[css-text] Halfwidth Katakana and symbols in UAX#14

UAX#14 Unicode Line Breaking Algorithm[1] currently defines that:

1. Halfwidth Katakana letters (U+FF66, U+FF71-FF9E) as AL
2. Halfwidth with General Category=So/Sm (U+FFE8-FFEE) as AL

and Makoto Kato asked Unicode if it's appropriate to change #1 to ID. I
support his proposal, and also I suppose #2 should have the same classes as
their non-compatibility counterparts.

Since this has been defined so for 15 years, Unicode is interested in what
CSS WG and implementers would think, including if the change could have
adversely affects.

Thoughts? Can we resolve the response to Unicode?
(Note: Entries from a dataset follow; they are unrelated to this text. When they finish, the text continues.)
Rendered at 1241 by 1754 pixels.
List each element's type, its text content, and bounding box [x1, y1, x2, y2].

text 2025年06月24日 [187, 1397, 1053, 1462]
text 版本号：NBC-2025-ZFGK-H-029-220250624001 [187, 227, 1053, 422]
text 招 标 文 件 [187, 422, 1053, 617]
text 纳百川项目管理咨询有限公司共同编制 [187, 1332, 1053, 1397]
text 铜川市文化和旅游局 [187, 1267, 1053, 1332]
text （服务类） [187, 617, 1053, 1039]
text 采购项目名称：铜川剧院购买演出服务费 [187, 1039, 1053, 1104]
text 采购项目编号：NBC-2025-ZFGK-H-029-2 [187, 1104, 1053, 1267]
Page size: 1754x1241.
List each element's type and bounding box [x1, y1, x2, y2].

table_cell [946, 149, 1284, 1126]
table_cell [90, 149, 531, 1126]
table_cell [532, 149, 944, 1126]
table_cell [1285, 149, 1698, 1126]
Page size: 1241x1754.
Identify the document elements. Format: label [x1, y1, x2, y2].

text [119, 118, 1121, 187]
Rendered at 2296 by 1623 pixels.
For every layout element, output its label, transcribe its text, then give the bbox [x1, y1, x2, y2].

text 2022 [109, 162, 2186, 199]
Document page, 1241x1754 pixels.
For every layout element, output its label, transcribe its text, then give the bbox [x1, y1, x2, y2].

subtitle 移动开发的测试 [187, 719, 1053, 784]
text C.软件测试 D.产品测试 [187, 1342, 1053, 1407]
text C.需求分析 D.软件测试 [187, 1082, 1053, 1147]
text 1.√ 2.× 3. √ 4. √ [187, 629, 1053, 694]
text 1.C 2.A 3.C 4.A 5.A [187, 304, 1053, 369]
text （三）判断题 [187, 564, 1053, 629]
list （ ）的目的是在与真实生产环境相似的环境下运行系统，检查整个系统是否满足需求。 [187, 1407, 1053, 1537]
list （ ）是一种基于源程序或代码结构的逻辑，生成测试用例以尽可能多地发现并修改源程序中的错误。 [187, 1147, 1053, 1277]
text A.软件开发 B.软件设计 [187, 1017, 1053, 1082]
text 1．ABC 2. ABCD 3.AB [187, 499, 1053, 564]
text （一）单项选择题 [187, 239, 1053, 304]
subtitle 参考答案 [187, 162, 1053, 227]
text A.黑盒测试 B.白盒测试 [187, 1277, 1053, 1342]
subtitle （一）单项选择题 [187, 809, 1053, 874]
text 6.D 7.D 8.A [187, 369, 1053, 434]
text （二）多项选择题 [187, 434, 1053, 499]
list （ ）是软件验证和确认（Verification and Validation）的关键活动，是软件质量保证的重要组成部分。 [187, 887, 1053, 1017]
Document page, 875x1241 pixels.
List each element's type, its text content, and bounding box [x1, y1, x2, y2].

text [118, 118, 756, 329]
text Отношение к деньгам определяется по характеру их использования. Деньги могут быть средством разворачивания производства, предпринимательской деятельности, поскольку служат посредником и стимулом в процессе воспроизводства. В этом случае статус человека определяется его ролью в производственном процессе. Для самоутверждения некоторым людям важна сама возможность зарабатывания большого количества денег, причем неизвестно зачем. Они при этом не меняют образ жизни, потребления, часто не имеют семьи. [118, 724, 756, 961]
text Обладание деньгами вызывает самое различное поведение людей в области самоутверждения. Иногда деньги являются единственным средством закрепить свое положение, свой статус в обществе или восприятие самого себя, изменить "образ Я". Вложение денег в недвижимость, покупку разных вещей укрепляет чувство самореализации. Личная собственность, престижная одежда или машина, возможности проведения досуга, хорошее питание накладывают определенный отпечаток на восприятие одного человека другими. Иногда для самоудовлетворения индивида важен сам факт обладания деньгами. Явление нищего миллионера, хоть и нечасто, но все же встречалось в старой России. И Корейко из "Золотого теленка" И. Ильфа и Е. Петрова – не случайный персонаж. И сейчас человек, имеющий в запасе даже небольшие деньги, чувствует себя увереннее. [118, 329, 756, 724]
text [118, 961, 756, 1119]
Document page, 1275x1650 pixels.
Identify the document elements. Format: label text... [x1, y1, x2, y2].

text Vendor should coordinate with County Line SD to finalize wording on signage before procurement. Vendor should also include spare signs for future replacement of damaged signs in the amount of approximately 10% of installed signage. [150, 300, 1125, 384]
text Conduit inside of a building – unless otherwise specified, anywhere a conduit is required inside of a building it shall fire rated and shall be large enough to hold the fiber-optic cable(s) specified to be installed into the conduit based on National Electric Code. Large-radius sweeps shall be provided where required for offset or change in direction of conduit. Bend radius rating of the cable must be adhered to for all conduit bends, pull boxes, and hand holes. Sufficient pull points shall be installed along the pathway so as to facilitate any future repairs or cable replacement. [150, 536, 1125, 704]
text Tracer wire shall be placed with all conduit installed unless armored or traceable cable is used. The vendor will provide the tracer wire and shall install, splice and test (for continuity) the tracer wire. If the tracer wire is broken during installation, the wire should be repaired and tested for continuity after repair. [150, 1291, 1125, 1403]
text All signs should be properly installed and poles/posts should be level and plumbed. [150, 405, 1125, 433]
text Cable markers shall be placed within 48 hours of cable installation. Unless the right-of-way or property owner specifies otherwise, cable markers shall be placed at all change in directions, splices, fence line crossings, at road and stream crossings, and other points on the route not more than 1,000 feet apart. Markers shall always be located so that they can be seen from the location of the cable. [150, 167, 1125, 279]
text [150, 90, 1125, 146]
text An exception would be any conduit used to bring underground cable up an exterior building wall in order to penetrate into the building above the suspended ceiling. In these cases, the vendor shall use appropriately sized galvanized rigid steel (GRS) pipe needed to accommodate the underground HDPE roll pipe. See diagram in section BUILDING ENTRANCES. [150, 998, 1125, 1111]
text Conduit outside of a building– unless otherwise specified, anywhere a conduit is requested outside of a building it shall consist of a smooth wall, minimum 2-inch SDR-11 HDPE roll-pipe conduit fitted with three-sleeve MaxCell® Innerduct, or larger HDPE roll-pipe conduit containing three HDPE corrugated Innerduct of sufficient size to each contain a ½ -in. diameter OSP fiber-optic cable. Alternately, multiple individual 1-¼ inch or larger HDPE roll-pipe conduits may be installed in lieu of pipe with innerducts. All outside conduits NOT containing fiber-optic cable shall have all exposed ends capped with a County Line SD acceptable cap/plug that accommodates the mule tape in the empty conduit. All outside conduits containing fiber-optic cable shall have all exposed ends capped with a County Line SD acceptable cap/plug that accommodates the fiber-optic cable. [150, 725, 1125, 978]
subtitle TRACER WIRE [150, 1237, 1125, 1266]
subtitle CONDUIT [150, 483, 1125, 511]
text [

Some additional information follow:

1. For #1, IE and FF already tailor to ID. Chrome and Safari follow UAX#14
today.
2. MS Office, RichEdit, NotePad, etc. tailor to ID. OS X TextEdit follows
UAX#14.
3. Other Halfwidth characters are:
  a. Halfwidth Hangul letters (U+FFA0-FFDC) are AL, and I think should be
unchanged
  b. Halfwidth small Katakana are CJ, and should be unchanged
  c. Halfwidth punctuation (Po/Ps/Pe) are CL/OP/NS, and should be unchanged
  d. Halfwidth Lm are CJ/NS, and should be unchanged

[1] http://unicode.org/reports/tr14/

/koji

Received on Sunday, 3 May 2015 17:22:09 UTC